IBSLib.rf_voltage_in_ev_prime(phi: float, charge: float, harmonicNumbers: List[float], voltages: List[float]) → float

Derivative of RF energy gain per turn [eV]

IBSLib.rf_voltage_in_ev_with_rad_losses(phi: float, U0: float, charge: float, harmonicNumbers: List[float], voltages: List[float]) → float

RF energy gain per turn [eV] with Radiation Losses

IBSLib.rf_voltage_with_potential_well_distortion(phi: float, U0: float, charge: float, harmonicNumbers: List[float], voltages: List[float], L: float, N: float, sigs: float, pc: float) → float

RF energy gain [eV] with Potential Well Distortion

IBSLib.rf_voltage_with_potential_well_distortion_prime(phi: float, U0: float, charge: float, harmonicNumbers: List[float], voltages: List[float], L: float, N: float, sigs: float, pc: float) → float

Derivative of RF energy gain [eV] with Potential Well Distortion

IBSLib.runODE(*args, **kwargs)

Overloaded function.

1. runODE(twissheader: Dict[str, float], twisstable: Dict[str, List[float]], harmonic_rf: List[float], voltages_rf: List[float], t: List[float], ex: List[float], ey: List[float], sigs: List[float], sige: List[float], model: int, pnumber: float, couplingPercentage: int, threshold: float, simulationMethod: str) -> Dict[str, List[float]]

Run ODE simulation using auto time step.

2. runODE(twissheader: Dict[str, float], twisstable: Dict[str, List[float]], harmonic_rf: List[float], voltages_rf: List[float], t: List[float], ex: List[float], ey: List[float], sigs: List[float], sige: List[float], model: int, pnumber: float, nsteps: int, stepsize: float, couplingPercentage: int, simulationMethod: str) -> Dict[str, List[float]]

Run ODE simulation with fixed number of steps and stepsize.

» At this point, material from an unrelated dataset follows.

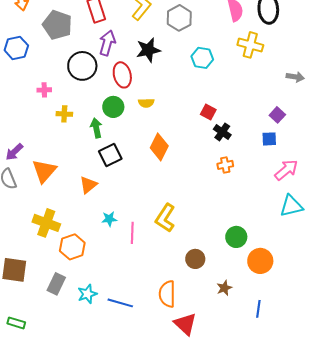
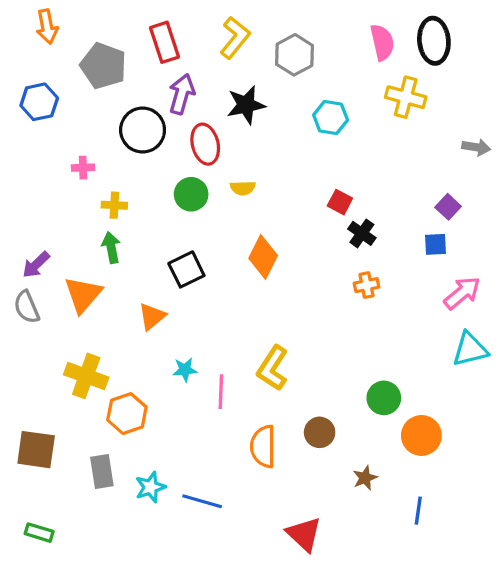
green arrow: (96, 128) -> (111, 248), moved
gray rectangle: (56, 284) -> (102, 472), turned -35
orange semicircle: (167, 294) -> (263, 446), moved

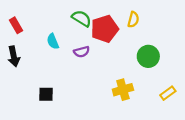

IBSLib.sige_form_sigs_using_rf(: float, U0: float, charge: float, harmonicNumbers: List[float], voltages: List[float], gamma: float, gammaTransition: float, pc: float, circ: float, phis: float, printout: bool) → float

Sigma E from Sigma s using RF settings.

IBSLib.sige_from_sigs(omega0: float, sigs: float, qs: float, gamma: float, gammatr: float) → float

Energy spread from bunch length.

IBSLib.sigs_from_sige(sige: float, gamma: float, gammatr: float, omegas: float) → float

Bunch length from energy spread.

IBSLib.twclog(pnumber: float, betax: float, betay: float, dispersionx: float, disperisony: float, emitx: float, emity: float, classicalRadius: float, gamma: float, charge: float, energy: float, restEnergy_GeV: float, sige: float, sigt: float, outputArray: numpy.ndarray[numpy.float64]) → None

Calculate the Coulomb Log.

IBSLib.twclogtail(pnumber: float, elementLength: float, betax: float, betay: float, dispersionx: float, dispersionx_der: float, dispersiony: float, dispersiony_der: float, alphax: float, alphay: float, angle: float, k1l: float, k1sl: float, emitx: float, emity: float, classicalRadius: float, AtomicMassNumber: float, gamma: float, energy: float, acceleratorLength: float, restEnergy_GeV: float, charge: float, sige: float, sigt: float, outputArray: numpy.ndarray[numpy.float64]) → None

Calculate the Coulomb Log with Tailcut.

IBSLib.updateTwiss(table: Dict[str, List[float]]) → Dict[str, List[float]]

Extend Twiss Table with rad int, CS gamma, curly H and rho.